- [DESCRIPTION OF THE TASK] Transcribe all of the entries below exactly. Leave out the pictures.

- [DATASET]
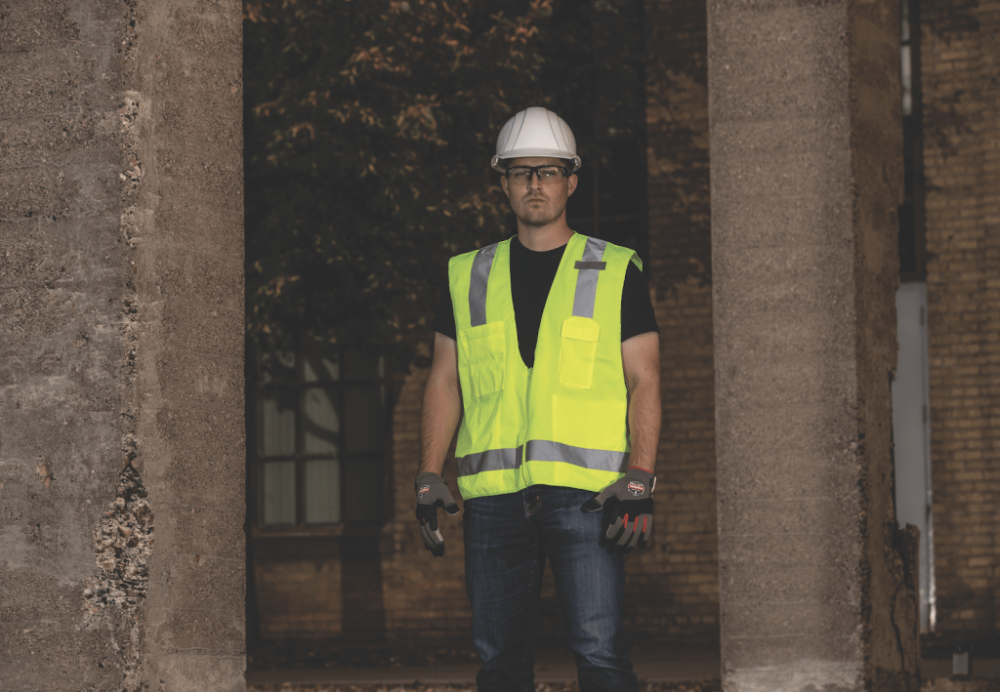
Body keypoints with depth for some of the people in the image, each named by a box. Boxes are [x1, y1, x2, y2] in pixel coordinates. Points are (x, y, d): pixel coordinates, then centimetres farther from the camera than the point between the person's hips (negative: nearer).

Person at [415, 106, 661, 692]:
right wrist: (429, 478, 4)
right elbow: (445, 383, 15)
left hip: (585, 490, -3)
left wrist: (640, 479, -9)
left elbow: (644, 382, 3)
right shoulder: (470, 278, 15)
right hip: (493, 492, 3)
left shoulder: (617, 274, 7)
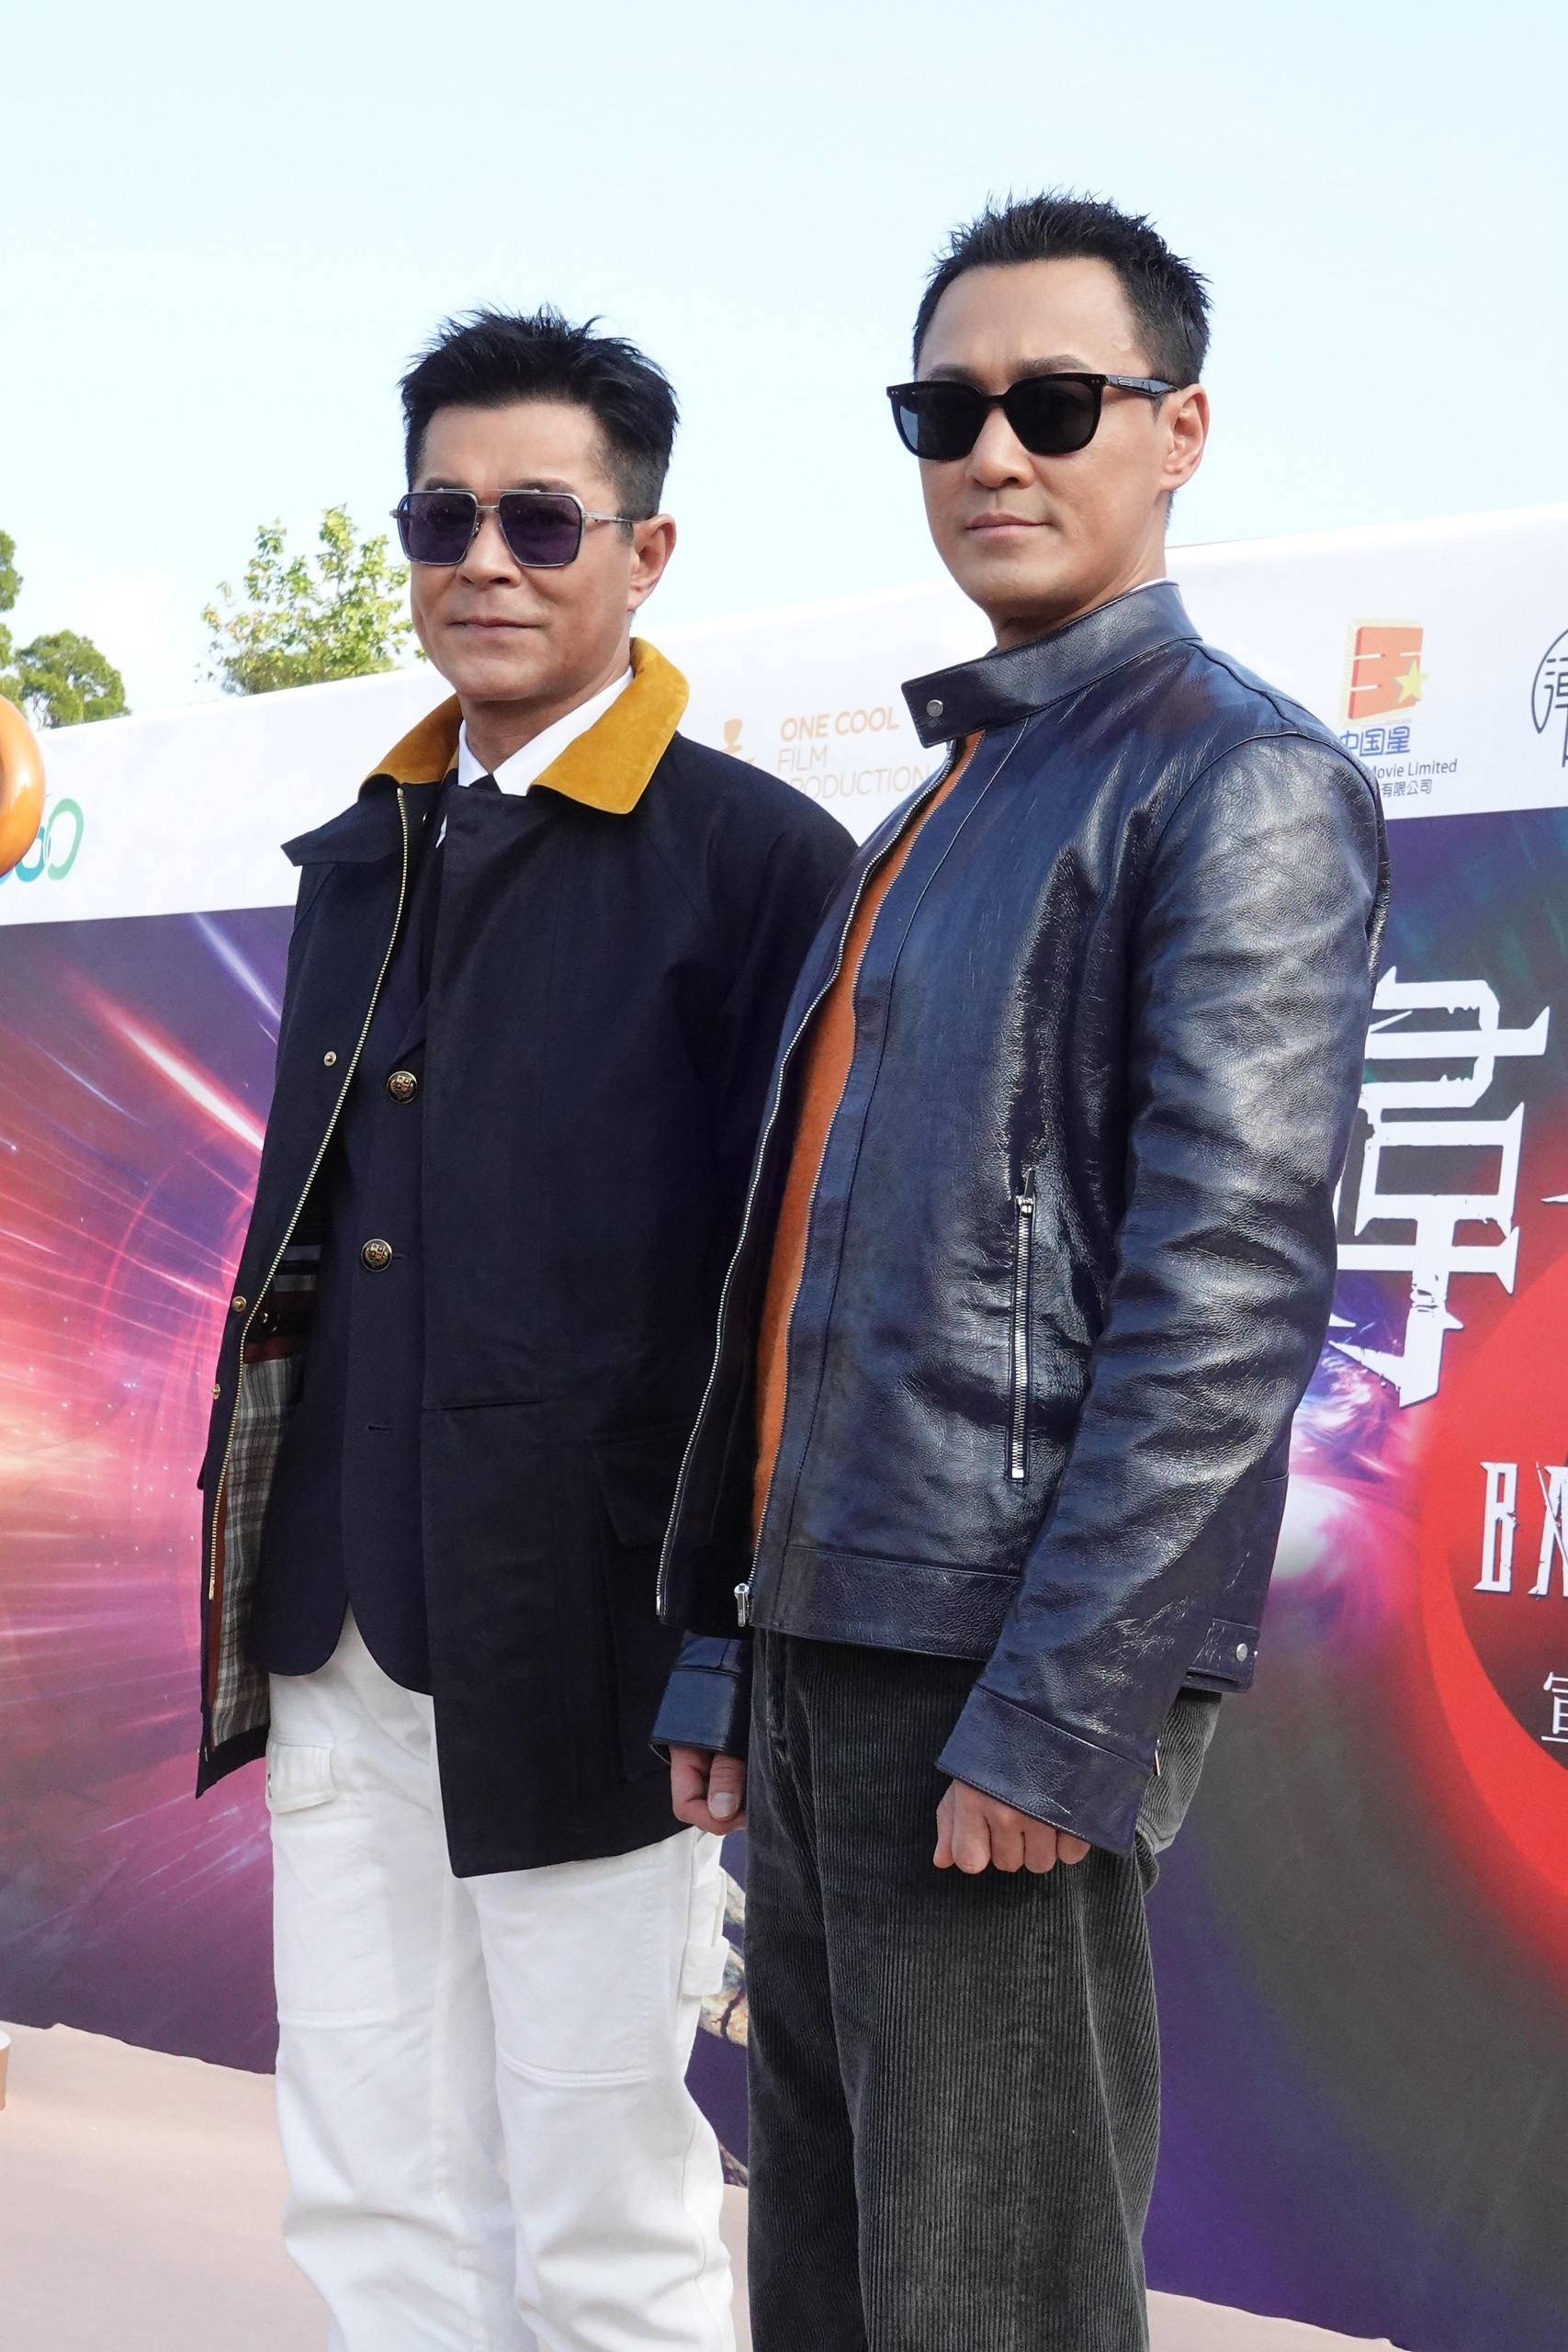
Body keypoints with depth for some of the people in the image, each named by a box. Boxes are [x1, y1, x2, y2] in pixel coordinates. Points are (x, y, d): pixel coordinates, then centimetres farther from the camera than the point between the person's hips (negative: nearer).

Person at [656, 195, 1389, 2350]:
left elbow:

- [ANSWER BOX]
Body keypoints with depth for some of the people in the image, each named by a box. Boxes are [x1, y1, x2, y2] in pixel coordinates. Points are (x, y, d): pixel coordinates, then centimetres farther from the camera than the point between the person's hips (negative: nearer).

Person at [415, 106, 661, 692]:
right wrist: (429, 478, 4)
right elbow: (445, 383, 15)
left hip: (585, 490, -3)
left wrist: (640, 479, -9)
left elbow: (644, 382, 3)
right shoulder: (470, 278, 15)
right hip: (493, 492, 3)
left shoulder: (617, 274, 7)
Body keypoints with depth for some of the people in the image, each named by a box. Boxes are [x1, y1, x2, y2] in pixel coordinates. Points are (x, y, d): pixel coordinates, then centimetres farther from the camera than the point between the person's hips (negative: nearer).

Person at [656, 195, 1389, 2350]:
left elbow:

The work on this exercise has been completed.